[Records excerpted from a collection]

# # # # # # #

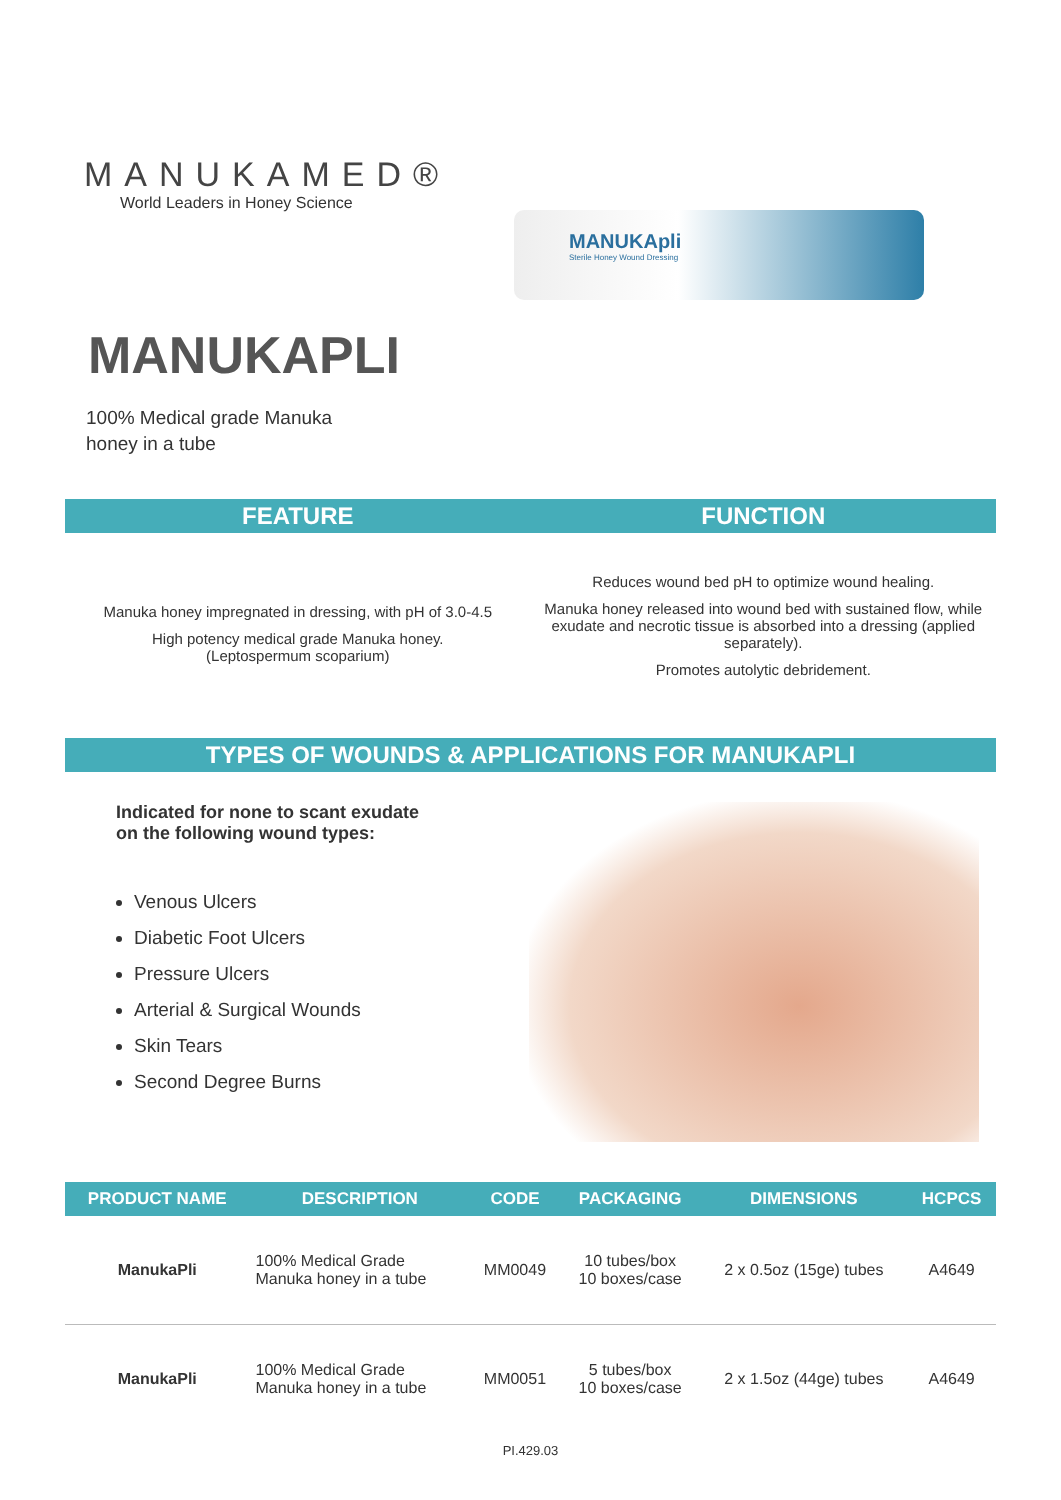MANUKAMED®
World Leaders in Honey Science
MANUKApli
Sterile Honey Wound Dressing
MANUKAPLI
100% Medical grade Manuka
honey in a tube
FEATURE FUNCTION
Manuka honey impregnated in dressing, with pH of 3.0-4.5
High potency medical grade Manuka honey.
(Leptospermum scoparium)
Reduces wound bed pH to optimize wound healing.
Manuka honey released into wound bed with sustained flow, while exudate and necrotic tissue is absorbed into a dressing (applied separately).
Promotes autolytic debridement.
TYPES OF WOUNDS & APPLICATIONS FOR MANUKAPLI
Indicated for none to scant exudate
on the following wound types:
Venous Ulcers
Diabetic Foot Ulcers
Pressure Ulcers
Arterial & Surgical Wounds
Skin Tears
Second Degree Burns
| PRODUCT NAME | DESCRIPTION | CODE | PACKAGING | DIMENSIONS | HCPCS |
| --- | --- | --- | --- | --- | --- |
| ManukaPli | 100% Medical Grade Manuka honey in a tube | MM0049 | 10 tubes/box 10 boxes/case | 2 x 0.5oz (15ge) tubes | A4649 |
| ManukaPli | 100% Medical Grade Manuka honey in a tube | MM0051 | 5 tubes/box 10 boxes/case | 2 x 1.5oz (44ge) tubes | A4649 |
PI.429.03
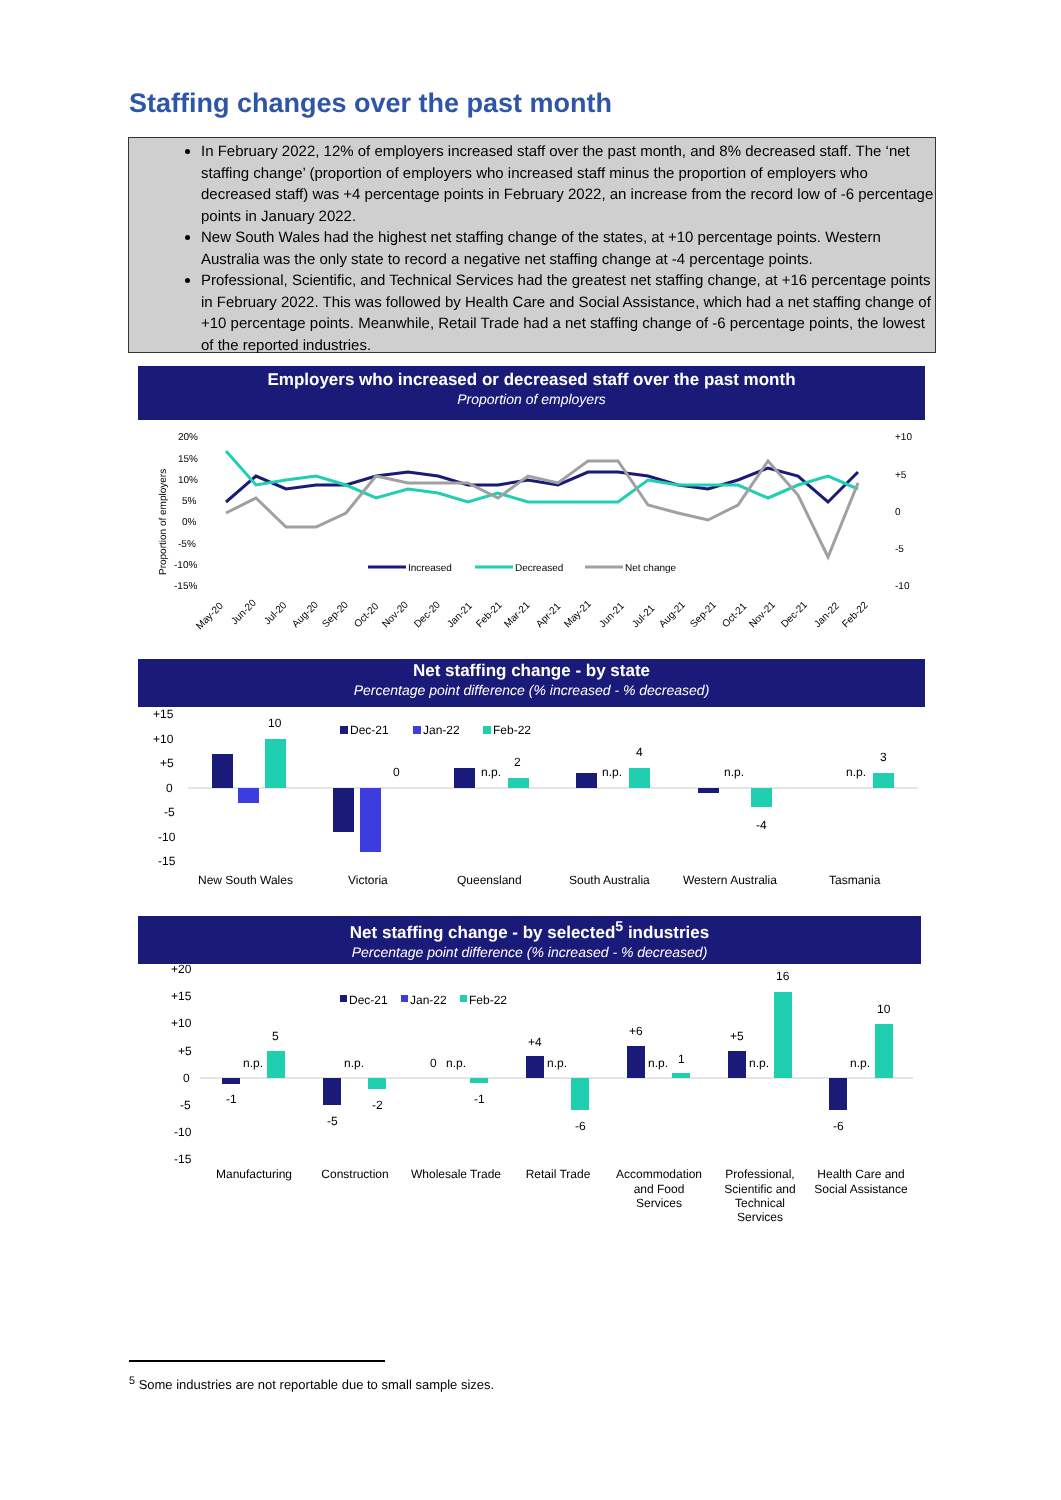Staffing changes over the past month
In February 2022, 12% of employers increased staff over the past month, and 8% decreased staff. The ‘net staffing change’ (proportion of employers who increased staff minus the proportion of employers who decreased staff) was +4 percentage points in February 2022, an increase from the record low of -6 percentage points in January 2022.
New South Wales had the highest net staffing change of the states, at +10 percentage points. Western Australia was the only state to record a negative net staffing change at -4 percentage points.
Professional, Scientific, and Technical Services had the greatest net staffing change, at +16 percentage points in February 2022. This was followed by Health Care and Social Assistance, which had a net staffing change of +10 percentage points. Meanwhile, Retail Trade had a net staffing change of -6 percentage points, the lowest of the reported industries.
Employers who increased or decreased staff over the past month
Proportion of employers
20%
15%
10%
5%
0%
-5%
-10%
-15%
+10
+5
0
-5
-10
Proportion of employers
Increased
Decreased
Net change
May-20
Jun-20
Jul-20
Aug-20
Sep-20
Oct-20
Nov-20
Dec-20
Jan-21
Feb-21
Mar-21
Apr-21
May-21
Jun-21
Jul-21
Aug-21
Sep-21
Oct-21
Nov-21
Dec-21
Jan-22
Feb-22
Net staffing change - by state
Percentage point difference (% increased - % decreased)
+15
+10
+5
0
-5
-10
-15
Dec-21
Jan-22
Feb-22
10
0
n.p.
2
n.p.
4
n.p.
-4
n.p.
3
New South Wales
Victoria
Queensland
South Australia
Western Australia
Tasmania
Net staffing change - by selected<sup>5</sup> industries
Percentage point difference (% increased - % decreased)
+20
+15
+10
+5
0
-5
-10
-15
Dec-21
Jan-22
Feb-22
-1
n.p.
5
-5
n.p.
-2
0
n.p.
-1
+4
n.p.
-6
+6
n.p.
1
+5
n.p.
16
-6
n.p.
10
Manufacturing
Construction
Wholesale Trade
Retail Trade
Accommodation
and Food
Services
Professional,
Scientific and
Technical
Services
Health Care and
Social Assistance
<sup>5</sup> Some industries are not reportable due to small sample sizes.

# # # # # # #

The expected answer is every line above in which the word "tubes" appears.

Response to this exercise
| ManukaPli | 100% Medical Grade Manuka honey in a tube | MM0049 | 10 tubes/box 10 boxes/case | 2 x 0.5oz (15ge) tubes | A4649 |
| ManukaPli | 100% Medical Grade Manuka honey in a tube | MM0051 | 5 tubes/box 10 boxes/case | 2 x 1.5oz (44ge) tubes | A4649 |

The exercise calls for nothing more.